The simplicity he sought was not reductionism, nor did it mean “easy” or “giving up”; rather, it demanded tireless work of clarification. And this did not mean eliminating complexity, but understanding it until its hidden order revealed itself.
His thought experiments—train and lightning, falling elevator, a body emitting light—were not theoretical games, but journeys through the darkness of complexity to uncover the essence:
Time is not absolute, but relative to motion;
The effects of gravity and acceleration are equivalent;
Mass and energy are two forms of the same physical reality.
Mass is nothing other than condensed energy, a highly dense form of stored energy in matter.
And energy, in turn, can be transformed into mass (as in nuclear reactions or particle accelerators).
The formula E = mc² seems simple.
But behind it lie years of cognitive processes, hours of experiments, reasoning, doubts, and continuous study.
In 1933, Einstein left Germany due to the Nazi regime and temporarily settled in the UK before moving to the USA. Sir Herbert Samuel, a great admirer of science and free thought, facilitated his arrival and organized several lectures. At one, “On the Method of Theoretical Physics,” given at Rhodes House, Oxford, the physicist concluded: theory must be as simple as possible, but sufficiently complex to explain the facts.
Closer to our times, if you want to study the Higgs boson, you cannot do it overnight. Just understanding the theoretical framework requires years of study.
What is the Higgs boson, really?
It does not “give” mass to matter; it is the evidence of the invisible field that makes it possible.
The Higgs field envelops the entire universe, like a subtle ocean through which all particles pass. Some pass through without resistance, like photons, remaining massless. Others, like electrons and quarks, “stick” to this field, and through this interaction, mass arises.
The boson is just the wave that betrays the ocean’s existence—it is not the cause, but the visible traces of a profound presence.

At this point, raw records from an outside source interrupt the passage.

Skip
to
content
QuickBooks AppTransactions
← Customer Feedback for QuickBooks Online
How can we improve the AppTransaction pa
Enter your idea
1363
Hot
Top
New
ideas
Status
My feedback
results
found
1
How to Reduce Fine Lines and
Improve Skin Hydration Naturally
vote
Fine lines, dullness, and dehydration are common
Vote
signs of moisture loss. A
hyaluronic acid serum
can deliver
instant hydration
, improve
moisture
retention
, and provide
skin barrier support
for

Seeing a “trace” of the Higgs boson may take a decade of preparation, calculations, experiments, and failures. And even then, you may only see a tiny deviation on a graph, a probabilistic trace, a hypothesis barely taking shape.
If you choose experimental physics and go to CERN in Geneva, you’ll discover that the simplicity of a formula conceals an entire universe of machinery, methods, and rigor.
It is a long path, requiring patience, time, discipline, and devotion to the process, not the result.
The simplicity of a scientific discovery does not come from ease, but from years of searching, refinement, and subtle understanding.
The same is true in life!
I believe that simplicity is not given; it is earned. It is a form of mastery.
In cinema
The film Heist of the Century, written by Cristian Mungiu and directed by Teodora Mihai, after numerous international awards, was selected to represent Romania in the “Best International Feature” category at the 2026 Oscars.
I listened to an interview and some recent statements from them.
The renowned Romanian director and screenwriter was asked about his other films—how he built them, their trajectory, how themes and styles took shape.
At one point, he said something essential: the simpler and more minimalist a film, the harder it is for the audience to receive it.
“Generally, simplicity requires more instruction.” — Cristian Mungiu
When we search for simplicity, the trap is to fall into convenience and be fooled by false authority.
When you yourself simplify things or processes, it means you have gone through the full generosity of their complexity. Everything else is just decoration.